Shooting Guard: Joe Dumars  1985-1999

Some would argue that Dave Bing deserves the nod over Dumars, but that argument shuts down about as quickly as the Thomas-Billups debate. At the end of the day, Bing never got a ring. Dumars was also part of the “Bad Boys”, while playing toe-to-toe alongside Thomas & Co en route to back-to-back titles during the ’88-’89 and ’89-’90 seasons.

Dumars put up 16 points, five assists, and two rebounds-per-game in the near decade and a half he spent in the Motor City. Not to mention the fact that he is the only Pistons’ shooting guard to spend the full span of his career in Detroit.

Small Forward: Grant Hill  1994-2000

Coming in right on the heels of Isiah Thomas’ exit, Pistons fans were more than ready for their next superstar. That’s exactly what they got in then-rookie Grant Hill. With all of the pressure on and none of the attention on him just yet, Hill performed well above expectations.

In fact, Hill’s 20 points, six rebounds, five assists, and two steals-per-contest earned him the Rookie of the Year honor in the 1994-95 season. To follow suit, Hill is also able to say at the end of the day that he made the All-NBA team five times in his career,along with seven All-Star game appearances.
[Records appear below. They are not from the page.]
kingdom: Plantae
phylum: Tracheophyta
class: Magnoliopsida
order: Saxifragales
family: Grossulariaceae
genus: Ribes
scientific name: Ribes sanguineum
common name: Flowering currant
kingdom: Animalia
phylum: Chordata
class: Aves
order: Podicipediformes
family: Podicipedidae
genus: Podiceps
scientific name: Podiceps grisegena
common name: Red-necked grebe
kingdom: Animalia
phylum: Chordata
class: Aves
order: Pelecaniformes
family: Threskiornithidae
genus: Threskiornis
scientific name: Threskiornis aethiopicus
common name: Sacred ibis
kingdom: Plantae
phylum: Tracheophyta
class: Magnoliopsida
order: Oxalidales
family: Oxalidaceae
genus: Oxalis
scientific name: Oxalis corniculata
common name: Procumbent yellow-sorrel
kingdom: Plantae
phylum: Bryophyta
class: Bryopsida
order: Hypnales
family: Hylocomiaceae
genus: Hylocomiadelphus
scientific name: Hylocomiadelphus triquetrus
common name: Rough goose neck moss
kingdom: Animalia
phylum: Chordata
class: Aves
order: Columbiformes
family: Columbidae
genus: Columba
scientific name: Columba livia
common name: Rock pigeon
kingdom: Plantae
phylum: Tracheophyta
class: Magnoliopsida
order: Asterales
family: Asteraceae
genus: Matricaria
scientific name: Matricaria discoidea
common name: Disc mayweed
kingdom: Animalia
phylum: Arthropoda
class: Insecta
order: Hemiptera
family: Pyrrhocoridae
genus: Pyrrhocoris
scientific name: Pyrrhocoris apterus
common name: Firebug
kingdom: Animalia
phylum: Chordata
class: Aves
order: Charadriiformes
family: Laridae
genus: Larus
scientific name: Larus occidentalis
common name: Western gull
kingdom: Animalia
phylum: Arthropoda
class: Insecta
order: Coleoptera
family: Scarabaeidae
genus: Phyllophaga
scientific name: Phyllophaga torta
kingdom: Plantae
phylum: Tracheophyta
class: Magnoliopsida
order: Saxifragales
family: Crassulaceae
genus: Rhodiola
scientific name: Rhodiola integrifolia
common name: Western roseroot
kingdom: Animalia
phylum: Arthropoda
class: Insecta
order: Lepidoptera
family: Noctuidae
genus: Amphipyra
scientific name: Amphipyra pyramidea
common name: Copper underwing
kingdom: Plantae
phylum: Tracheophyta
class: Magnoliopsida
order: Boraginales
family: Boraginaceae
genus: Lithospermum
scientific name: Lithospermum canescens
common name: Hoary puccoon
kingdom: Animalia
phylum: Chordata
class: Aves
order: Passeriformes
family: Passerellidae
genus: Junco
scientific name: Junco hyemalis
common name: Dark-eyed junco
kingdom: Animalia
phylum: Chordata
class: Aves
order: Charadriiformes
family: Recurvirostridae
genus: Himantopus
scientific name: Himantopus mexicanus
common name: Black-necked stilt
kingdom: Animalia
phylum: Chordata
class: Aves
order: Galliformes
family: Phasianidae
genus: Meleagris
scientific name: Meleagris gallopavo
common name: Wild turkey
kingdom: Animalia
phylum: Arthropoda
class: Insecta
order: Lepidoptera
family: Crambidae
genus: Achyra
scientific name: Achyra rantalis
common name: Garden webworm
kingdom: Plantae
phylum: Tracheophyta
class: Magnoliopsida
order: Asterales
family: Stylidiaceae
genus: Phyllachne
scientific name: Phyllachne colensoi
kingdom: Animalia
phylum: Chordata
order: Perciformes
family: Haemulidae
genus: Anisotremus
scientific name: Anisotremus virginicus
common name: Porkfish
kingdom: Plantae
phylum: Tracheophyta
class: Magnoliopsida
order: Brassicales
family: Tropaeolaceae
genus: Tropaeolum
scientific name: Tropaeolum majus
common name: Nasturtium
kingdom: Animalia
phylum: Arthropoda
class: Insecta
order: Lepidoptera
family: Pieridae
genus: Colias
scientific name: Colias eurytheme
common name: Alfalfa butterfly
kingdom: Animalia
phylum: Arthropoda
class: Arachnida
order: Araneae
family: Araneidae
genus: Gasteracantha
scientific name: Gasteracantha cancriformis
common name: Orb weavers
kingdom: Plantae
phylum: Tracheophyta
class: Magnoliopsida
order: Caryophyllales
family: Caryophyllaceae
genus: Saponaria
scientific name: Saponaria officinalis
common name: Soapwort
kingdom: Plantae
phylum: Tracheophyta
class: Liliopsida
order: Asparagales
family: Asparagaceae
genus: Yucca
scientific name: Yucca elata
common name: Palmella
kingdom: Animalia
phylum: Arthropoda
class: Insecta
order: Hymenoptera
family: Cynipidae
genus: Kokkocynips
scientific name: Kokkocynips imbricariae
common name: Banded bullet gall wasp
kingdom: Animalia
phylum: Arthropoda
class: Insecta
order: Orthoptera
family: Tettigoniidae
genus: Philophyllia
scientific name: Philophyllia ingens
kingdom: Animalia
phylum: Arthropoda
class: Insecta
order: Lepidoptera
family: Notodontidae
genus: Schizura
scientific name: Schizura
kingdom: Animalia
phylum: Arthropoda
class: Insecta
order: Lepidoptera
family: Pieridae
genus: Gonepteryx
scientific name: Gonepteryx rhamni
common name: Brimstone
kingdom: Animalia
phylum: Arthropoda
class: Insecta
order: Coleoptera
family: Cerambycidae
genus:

Power Forward: Rasheed Wallace  2003-2009

Rasheed Wallace proved to be one of the most valuable pick-ups for the Detroit Pistons en route to their 2004 NBA Finals clash with the Los Angeles Lakers. With Wallace, that team would not have had nearly as much firepower as they did in the Finals. The Lakers, being the Lakers, were not just going to go away quietly and Detroit knew that all too well. At one point during Game 4 at the Palace of Auburn Hills, Wallace went berserk and the rest is history.

This performance helped be the dagger to the Lakers’ title hopes that season, as the Pistons finished Los Angeles off in Game 4 and 5 to win the Larry O’Brien trophy.

Center: Ben Wallace  2000-2006, 2009-2012

The other Wallace on the Pistons’ roster that played an irreplaceable role on the 2004 championship team was Ben Wallace. Instead of just energy, just offense, or just defensive skills, Wallace seemed to bring everything into a tightly knit basketball package. Throughout the playoffs, the Pistons found out that he was really the icing on the cake.

He did not score as much as you see stars in today’s game scoring. Wallace lit up the floor on any given drive because he had what the majority of players did not have back then and are striving for now: raw talent. The 16-year veteran was naturally that good to the point where the coach could put him in with all of the weight on his shoulders and he’d still deliver.

And, of course, his shot-blocking abilities were freakish, super-human, and second-to-none when it comes to Pistons down low.